Desde su nacimiento los trenes fueron una pequeña insignia, una señal de las primeras felicidades. La niña nació en un vagón de primera, en la ruta entre Virginia y Nueva York, bajo las carreras de los camareros vestidos de frac y el largo pitido del maquinista como homenaje al padre primerizo, George Crawford, magnate de la electricidad en la década del 30 en Estados Unidos. Para la madre no hubo ni champaña ni bramidos de tren. Sólo el dolor y una limusina negra que hizo las veces de ambulancia en la estación.
Las navidades estuvieron siempre llenas de trenes eléctricos. Túneles debajo de las escaleras, puentes iluminados sobre las fuentes del jardín, carrileras que hacían imposible la casa en los afanes de diciembre. Hasta que la muerte de su padre antes de la Navidad de 1935 rompió las rutas de la gran casa en Pennsylvania. Rieles, edificios de estaciones y trenes fueron a parar a un zarzo como si hubieran sido arrasados por un terremoto.
La pequeña Sunny, según el apodo cariñoso que le había regalado su abuela, se acostumbró fácilmente a la ausencia de los trenes de juguete. Las navidades se convirtieron en viajes verdaderos en compañía de su madre. Un juego con geografías variadas. Las emociones de la adolescencia comenzaron con los paisajes europeos. Su primer novio, un noble ruso que trabajaba como traductor de la ONU, hizo que viera la nieve con otros ojos. Todo el tiempo estaba hablando de las peligrosas nieves rusas, de las tormentas y los borrachos encargados de seguir el hilo de los trenes y los carros. Ella que creyó mucho tiempo que la nieve era otro de los artificios de su padre. La Navidad traía nuevos vientos.

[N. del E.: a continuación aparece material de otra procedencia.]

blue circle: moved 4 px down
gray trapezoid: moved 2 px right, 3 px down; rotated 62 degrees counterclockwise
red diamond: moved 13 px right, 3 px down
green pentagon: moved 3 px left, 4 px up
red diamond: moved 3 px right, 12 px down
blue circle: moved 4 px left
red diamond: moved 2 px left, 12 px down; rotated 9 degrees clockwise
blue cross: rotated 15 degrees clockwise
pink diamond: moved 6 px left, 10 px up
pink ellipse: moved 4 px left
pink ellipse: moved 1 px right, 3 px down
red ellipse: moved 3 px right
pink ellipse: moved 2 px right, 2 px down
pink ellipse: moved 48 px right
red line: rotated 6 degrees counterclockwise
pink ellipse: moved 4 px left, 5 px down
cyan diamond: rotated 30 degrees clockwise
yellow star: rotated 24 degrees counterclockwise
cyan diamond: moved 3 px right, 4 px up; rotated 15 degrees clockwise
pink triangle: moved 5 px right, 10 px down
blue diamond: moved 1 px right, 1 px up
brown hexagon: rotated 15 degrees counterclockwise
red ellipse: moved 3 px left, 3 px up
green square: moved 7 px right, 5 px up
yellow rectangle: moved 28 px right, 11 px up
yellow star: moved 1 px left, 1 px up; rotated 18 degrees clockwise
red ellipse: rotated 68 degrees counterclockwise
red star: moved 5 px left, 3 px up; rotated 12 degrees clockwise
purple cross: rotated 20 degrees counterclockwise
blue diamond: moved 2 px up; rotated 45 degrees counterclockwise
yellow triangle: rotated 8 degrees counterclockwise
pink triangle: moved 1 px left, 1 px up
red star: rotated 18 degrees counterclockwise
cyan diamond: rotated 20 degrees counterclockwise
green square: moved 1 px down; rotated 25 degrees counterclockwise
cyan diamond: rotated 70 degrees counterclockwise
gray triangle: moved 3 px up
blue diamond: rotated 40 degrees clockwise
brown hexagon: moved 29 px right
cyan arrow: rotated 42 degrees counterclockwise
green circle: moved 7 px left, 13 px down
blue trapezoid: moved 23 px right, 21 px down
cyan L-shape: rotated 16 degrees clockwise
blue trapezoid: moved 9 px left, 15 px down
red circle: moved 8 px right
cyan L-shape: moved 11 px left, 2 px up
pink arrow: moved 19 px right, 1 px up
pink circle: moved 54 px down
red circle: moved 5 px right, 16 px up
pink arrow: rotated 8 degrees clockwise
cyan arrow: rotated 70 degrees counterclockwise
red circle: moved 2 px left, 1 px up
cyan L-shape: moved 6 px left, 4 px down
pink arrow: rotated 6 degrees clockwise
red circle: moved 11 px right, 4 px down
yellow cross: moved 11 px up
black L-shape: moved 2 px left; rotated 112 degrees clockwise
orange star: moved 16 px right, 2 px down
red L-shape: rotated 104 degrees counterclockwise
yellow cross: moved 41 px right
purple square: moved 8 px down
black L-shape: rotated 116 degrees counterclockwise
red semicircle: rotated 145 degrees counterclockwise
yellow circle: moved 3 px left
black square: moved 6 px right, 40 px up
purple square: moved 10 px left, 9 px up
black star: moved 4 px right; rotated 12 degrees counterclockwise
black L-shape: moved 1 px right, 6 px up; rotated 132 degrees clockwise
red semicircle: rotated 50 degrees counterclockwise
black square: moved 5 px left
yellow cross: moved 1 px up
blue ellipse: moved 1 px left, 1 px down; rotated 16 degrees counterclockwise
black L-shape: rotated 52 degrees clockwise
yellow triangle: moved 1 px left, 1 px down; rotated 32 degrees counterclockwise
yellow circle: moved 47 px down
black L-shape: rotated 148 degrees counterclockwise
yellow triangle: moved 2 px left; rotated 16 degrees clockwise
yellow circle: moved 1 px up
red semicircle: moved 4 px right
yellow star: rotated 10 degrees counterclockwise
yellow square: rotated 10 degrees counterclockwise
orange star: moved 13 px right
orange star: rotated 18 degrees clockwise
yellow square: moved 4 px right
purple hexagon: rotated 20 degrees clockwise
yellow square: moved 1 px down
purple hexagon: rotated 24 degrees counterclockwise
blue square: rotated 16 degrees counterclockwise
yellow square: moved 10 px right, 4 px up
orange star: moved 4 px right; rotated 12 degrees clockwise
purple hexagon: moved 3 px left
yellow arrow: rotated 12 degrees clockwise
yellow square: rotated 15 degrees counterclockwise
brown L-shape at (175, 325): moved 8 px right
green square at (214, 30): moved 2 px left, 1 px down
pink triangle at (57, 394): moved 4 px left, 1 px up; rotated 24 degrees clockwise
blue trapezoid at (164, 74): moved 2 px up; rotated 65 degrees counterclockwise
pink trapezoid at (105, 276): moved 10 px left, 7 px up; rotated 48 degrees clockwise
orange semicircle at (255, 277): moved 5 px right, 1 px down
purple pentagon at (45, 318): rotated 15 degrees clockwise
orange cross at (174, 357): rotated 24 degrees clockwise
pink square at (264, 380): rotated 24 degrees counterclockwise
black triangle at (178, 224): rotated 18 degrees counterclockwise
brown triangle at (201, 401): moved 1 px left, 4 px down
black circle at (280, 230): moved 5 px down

En uno de los viajes a Austria le entregó un príncipe insulso. Pero un príncipe al fin y al cabo. Aunque trabajara como instructor de tenis. La tristeza de vivir en un castillo en Austria trajo las alegrías del alcohol acompañadas por un hijo y una hija con sus títulos nobiliarios.
Un año después de su divorcio ya estaba casada con Claus von Bulow, un conde danés que la envolvió con sus historias familiares que incluían desde Richard Wagner hasta los retorcidos envenenadores de Hamlet. Ahora la Navidad era las magníficas fiestas en Nueva York y en la mansión de Rhode Island. Las pastillas hacían volver las alucinaciones de la infancia. El eco de los trenes. Pero una casa de 20 cuartos es una ratonera de traiciones y Claus había convertido a Alexandra Isles, actriz de segunda y antigua compañera suya en el colegio en Maryland, en su amante declarada. El 21 de diciembre de 1979 el encanto de las flores y las fiestas en Rhode Island terminó con una Sunny desmayada tras su desorden de copas y pastillas. Claus la miró durante 20 minutos, tirada en el suelo, sus reflexiones fueron sencillas. No era su culpa, moriría por su gusto y descansaría del olor de las malditas flores de la casa en Rhode Island, se libraría de sus llantos y sus obsesiones. La hipoglicemia haría su trabajo. No resistió la espera, llamó al médico y Sunny sorteó en el hospital su primera Navidad entre las oscuras nieves de su antiguo novio ruso. La Navidad siguiente fue peor. Las celebridades neoyorquinas ya huían de las sonoras peleas de la familia y todo transcurrió entre silenciosas e íntimas borracheras. El 26 de diciembre Sunny encontró un profundo sueño de 28 años en el baño de su mansión. Una jeringa con restos de insulina dejó para siempre una pregunta sobre su esposo. Luego de dos juicios largos Claus von Bulow fue absuelto y el 24 de diciembre de 1987 se logró un acuerdo de divorcio y repartición de herencias para los tres hijos de Sunny. Una semana antes de su silenciosa Navidad, en un hogar de ancianos en Nueva York, Sunny despertó a la muerte. Tras la reja de leones dorados de la casa Von Bulow en Rhode Island, se aloja ahora el tribunal de Newport. Una corona de Navidad adorna su fachada.